→ GOAL
Please return the food safety course announcement word for word, starting at "Purdue University will" and ending at "of Food Science.".

Purdue University will host two multi-day courses in May for food safety professionals that address preventive controls and requirements for food importers and the Food Safety Modernization Act (FSMA). Purdue is located in West Lafayette, Ind.

The first course, Preventive Control Qualified Individuals, will be 8 a.m. to 5 p.m. on May 20-21 and 8 a.m. to noon on May 22. The second course, Foreign Supplier Verification Program, will be 1-5 p.m. May 22 and 8 a.m. to 5 p.m. on May 23. Both courses will take place at Purdue’s Nelson Hall of Food Science.

Designed by the Food Safety Preventive Controls Alliance according to FDA guidelines, the first course will help food processors meet the FSMA requirement of having “preventive controls qualified individuals” on staff. It is intended for food safety and quality managers, supervisors, and anyone with responsibility for food safety programs wanting to learn more about FSMA requirements. Participants will gain a better understanding of the FSMA preventive controls for human food rules, participate in group activities utilizing food safety plan templates, and learn the differences between Hazard Analysis and Critical Control Points (HACCP) practices and the FSMA preventive control rules. After completing the course, participants will receive a certificate of training.

→ INFORMATION GIVEN
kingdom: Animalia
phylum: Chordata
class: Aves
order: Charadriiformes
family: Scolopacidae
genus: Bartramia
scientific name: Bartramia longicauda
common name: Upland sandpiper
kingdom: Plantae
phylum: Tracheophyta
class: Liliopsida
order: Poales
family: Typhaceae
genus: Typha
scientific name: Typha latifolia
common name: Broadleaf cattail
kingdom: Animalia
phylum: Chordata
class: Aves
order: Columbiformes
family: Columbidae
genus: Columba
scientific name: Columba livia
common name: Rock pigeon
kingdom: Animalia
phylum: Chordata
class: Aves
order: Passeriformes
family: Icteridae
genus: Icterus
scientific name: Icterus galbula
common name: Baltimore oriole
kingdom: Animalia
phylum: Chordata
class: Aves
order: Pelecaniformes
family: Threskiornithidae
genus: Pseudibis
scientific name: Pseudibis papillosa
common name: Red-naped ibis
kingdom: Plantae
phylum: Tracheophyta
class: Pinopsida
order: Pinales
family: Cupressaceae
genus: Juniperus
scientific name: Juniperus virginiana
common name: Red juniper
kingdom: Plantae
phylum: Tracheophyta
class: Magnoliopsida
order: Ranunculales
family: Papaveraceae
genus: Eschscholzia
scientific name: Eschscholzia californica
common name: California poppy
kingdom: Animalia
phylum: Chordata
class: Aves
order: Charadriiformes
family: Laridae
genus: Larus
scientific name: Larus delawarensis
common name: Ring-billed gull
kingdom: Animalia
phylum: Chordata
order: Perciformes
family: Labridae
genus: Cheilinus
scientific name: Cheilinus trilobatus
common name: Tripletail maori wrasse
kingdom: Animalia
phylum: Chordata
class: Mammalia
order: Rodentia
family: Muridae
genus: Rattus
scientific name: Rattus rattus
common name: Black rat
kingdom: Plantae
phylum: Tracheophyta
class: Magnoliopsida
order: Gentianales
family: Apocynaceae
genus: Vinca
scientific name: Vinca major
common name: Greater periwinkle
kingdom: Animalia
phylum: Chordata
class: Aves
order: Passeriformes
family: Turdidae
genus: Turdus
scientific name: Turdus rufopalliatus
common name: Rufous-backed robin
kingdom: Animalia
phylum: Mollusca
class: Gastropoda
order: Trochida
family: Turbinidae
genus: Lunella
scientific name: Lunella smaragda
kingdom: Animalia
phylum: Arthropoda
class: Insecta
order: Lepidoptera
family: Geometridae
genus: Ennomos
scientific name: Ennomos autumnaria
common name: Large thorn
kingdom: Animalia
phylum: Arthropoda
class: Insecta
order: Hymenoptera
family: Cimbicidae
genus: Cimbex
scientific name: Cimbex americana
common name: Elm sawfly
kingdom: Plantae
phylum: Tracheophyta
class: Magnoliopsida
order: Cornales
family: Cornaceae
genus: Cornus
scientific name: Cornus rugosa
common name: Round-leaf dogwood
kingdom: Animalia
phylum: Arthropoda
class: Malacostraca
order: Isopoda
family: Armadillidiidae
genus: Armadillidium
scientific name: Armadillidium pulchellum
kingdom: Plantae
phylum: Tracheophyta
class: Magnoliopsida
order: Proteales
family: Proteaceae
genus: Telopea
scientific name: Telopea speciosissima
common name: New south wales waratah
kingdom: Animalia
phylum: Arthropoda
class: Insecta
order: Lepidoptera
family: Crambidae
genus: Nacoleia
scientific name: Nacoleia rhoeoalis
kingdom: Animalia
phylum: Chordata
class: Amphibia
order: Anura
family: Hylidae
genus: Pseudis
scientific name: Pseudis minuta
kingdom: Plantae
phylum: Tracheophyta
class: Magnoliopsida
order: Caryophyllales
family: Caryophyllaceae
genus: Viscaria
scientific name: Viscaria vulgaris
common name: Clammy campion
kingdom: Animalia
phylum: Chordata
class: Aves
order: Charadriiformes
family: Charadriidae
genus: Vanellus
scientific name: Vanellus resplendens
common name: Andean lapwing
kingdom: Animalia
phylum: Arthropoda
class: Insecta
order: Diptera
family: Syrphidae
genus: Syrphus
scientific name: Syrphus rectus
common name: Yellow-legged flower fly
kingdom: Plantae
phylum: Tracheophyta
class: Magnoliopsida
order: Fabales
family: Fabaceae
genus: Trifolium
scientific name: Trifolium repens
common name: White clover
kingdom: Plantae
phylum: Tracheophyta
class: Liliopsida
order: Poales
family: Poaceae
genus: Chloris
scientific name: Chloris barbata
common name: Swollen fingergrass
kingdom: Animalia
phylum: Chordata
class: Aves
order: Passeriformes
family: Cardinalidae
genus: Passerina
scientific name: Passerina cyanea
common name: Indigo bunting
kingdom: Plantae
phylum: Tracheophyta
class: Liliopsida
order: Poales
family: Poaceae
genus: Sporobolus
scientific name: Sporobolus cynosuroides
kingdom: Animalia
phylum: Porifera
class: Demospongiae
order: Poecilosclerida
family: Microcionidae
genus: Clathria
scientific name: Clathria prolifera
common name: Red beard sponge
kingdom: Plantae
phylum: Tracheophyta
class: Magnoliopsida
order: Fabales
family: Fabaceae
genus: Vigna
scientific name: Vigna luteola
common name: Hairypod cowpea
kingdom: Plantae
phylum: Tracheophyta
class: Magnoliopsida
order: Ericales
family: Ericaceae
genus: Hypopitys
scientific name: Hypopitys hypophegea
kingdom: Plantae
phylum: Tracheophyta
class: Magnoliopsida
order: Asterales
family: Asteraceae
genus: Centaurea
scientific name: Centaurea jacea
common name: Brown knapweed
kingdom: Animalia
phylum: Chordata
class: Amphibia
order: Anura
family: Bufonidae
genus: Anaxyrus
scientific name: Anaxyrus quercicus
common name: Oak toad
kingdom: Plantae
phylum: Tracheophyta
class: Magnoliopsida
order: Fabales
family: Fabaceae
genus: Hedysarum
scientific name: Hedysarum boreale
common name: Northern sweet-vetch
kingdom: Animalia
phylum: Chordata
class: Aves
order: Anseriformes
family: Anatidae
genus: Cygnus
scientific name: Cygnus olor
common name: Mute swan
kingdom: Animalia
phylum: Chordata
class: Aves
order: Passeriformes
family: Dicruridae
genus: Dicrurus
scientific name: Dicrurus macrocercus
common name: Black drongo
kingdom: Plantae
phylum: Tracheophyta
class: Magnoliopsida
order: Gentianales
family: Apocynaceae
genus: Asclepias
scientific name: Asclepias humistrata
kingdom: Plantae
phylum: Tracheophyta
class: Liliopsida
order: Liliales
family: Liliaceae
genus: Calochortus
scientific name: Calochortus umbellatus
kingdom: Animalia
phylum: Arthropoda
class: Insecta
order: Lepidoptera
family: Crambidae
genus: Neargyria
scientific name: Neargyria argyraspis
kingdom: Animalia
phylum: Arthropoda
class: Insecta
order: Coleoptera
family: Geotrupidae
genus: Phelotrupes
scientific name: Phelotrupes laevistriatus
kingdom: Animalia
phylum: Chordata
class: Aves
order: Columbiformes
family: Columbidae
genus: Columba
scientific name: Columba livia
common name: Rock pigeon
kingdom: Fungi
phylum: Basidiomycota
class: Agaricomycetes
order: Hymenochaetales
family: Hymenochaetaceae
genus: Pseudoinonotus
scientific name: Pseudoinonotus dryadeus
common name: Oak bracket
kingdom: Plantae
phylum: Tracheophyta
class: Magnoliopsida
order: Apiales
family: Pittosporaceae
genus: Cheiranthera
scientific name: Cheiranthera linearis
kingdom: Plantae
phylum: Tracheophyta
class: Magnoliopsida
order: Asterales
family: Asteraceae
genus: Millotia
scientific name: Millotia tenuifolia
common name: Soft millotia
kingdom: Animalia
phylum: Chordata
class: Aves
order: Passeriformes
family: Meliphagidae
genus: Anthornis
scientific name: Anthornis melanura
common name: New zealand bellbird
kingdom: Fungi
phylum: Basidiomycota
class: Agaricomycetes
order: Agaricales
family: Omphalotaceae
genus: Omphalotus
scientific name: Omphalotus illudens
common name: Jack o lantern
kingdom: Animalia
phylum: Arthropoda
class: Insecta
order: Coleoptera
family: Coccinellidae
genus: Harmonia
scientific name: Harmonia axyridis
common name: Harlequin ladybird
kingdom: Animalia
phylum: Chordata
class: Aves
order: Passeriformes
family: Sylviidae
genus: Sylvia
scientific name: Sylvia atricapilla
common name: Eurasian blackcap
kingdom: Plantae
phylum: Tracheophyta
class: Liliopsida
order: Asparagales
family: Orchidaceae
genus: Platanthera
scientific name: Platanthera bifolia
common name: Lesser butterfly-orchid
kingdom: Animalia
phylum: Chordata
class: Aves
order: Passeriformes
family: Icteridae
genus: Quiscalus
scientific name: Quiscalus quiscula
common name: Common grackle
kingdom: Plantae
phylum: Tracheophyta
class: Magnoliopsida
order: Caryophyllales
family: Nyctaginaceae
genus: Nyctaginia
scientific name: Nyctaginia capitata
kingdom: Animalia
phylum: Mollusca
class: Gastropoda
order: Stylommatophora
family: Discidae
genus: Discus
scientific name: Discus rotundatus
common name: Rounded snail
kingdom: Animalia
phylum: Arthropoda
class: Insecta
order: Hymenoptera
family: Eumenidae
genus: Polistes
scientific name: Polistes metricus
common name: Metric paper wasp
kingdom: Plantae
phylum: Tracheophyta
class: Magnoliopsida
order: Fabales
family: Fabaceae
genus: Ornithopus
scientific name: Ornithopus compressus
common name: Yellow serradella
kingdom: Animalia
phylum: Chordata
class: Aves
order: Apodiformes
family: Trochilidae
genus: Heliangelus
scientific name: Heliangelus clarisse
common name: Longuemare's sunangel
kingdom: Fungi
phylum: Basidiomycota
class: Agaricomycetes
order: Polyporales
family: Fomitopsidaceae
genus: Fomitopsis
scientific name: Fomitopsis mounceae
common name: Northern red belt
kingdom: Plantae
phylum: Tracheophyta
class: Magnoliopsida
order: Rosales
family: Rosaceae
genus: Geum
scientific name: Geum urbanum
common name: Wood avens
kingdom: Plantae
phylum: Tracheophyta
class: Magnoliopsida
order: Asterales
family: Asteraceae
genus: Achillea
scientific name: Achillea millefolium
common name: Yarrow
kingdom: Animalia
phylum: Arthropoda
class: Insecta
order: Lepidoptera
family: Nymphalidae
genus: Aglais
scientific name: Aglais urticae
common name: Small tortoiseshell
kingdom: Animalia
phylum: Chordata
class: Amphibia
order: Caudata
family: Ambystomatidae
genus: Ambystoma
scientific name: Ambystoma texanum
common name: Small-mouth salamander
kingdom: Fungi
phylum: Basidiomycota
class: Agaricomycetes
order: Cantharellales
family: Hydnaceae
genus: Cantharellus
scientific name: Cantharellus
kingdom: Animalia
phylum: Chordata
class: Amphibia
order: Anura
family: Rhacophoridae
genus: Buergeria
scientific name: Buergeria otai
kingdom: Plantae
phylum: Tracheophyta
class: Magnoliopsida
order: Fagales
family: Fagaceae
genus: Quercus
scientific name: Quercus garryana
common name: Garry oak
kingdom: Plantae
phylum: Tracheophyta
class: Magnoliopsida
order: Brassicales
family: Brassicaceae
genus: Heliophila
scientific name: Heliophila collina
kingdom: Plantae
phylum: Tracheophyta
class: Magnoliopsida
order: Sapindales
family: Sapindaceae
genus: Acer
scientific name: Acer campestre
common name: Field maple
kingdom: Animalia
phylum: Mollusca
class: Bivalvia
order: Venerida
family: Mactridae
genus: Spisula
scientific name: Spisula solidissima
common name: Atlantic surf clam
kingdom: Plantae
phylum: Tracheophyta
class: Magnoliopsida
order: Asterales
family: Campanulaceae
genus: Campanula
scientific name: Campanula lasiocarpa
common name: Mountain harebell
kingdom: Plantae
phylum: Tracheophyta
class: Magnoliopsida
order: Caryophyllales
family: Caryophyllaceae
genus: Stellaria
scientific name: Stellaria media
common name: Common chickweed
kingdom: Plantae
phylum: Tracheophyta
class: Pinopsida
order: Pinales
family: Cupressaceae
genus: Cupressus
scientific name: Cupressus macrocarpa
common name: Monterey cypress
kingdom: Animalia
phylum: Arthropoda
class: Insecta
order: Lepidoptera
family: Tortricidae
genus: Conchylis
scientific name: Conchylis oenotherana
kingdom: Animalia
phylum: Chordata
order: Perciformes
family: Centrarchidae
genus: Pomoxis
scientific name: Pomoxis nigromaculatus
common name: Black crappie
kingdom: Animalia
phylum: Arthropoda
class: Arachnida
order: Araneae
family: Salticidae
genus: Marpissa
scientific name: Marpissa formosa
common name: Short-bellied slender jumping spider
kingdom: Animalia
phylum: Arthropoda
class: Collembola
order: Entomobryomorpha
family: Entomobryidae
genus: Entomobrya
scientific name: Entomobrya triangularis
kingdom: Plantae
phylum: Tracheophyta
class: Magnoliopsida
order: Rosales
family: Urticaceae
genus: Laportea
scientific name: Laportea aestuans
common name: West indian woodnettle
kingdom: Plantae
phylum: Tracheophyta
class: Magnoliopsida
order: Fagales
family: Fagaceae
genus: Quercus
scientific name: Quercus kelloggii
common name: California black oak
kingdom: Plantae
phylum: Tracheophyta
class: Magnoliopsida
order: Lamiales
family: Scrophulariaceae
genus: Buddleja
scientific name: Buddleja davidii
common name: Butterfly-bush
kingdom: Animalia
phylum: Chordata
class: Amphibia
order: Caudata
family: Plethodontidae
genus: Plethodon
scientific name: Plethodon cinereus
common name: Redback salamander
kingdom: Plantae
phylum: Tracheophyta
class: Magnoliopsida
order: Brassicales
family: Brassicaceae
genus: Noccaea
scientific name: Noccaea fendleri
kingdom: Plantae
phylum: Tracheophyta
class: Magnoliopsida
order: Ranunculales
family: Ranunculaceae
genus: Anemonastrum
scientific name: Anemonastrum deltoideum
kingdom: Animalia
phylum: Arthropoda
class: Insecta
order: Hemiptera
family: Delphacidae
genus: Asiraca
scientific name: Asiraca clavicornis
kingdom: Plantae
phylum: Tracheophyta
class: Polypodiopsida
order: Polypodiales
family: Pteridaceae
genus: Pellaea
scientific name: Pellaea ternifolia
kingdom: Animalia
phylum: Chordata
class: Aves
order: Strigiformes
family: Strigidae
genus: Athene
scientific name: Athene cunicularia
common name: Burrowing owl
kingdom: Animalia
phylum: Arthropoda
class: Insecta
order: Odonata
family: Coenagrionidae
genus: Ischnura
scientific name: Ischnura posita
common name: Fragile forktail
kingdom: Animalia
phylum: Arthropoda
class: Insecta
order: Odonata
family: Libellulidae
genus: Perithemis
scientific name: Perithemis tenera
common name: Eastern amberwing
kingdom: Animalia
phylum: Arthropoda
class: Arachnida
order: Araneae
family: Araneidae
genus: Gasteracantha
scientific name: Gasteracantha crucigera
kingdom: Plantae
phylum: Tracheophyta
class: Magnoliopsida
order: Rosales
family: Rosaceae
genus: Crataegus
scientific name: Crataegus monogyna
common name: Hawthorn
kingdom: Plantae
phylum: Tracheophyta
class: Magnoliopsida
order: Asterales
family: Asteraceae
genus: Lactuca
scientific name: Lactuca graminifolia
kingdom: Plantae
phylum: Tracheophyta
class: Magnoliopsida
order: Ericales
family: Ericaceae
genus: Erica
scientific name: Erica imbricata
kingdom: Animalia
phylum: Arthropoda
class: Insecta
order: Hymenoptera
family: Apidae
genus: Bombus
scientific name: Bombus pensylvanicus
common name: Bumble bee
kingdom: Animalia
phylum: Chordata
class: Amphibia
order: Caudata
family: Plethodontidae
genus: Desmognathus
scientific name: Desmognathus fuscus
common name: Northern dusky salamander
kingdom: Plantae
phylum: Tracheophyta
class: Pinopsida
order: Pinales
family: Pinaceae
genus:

→ TASK SOLUTION
Purdue University will host two multi-day courses in May for food safety professionals that address preventive controls and requirements for food importers and the Food Safety Modernization Act (FSMA). Purdue is located in West Lafayette, Ind.

The first course, Preventive Control Qualified Individuals, will be 8 a.m. to 5 p.m. on May 20-21 and 8 a.m. to noon on May 22. The second course, Foreign Supplier Verification Program, will be 1-5 p.m. May 22 and 8 a.m. to 5 p.m. on May 23. Both courses will take place at Purdue’s Nelson Hall of Food Science.